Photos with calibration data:
===

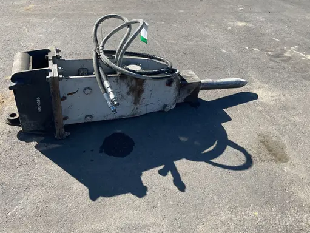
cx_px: 147
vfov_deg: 49.8
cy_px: 110
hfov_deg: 63.4
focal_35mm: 28
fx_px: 251
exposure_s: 1/2353
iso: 50
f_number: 1.6
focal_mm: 4.2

===

§ **Problem**: In the transcription, every picture is to be excluded and the records above given again exactly.

§ **Solution for this problem**:
cx_px: 147
vfov_deg: 49.8
cy_px: 110
hfov_deg: 63.4
focal_35mm: 28
fx_px: 251
exposure_s: 1/2353
iso: 50
f_number: 1.6
focal_mm: 4.2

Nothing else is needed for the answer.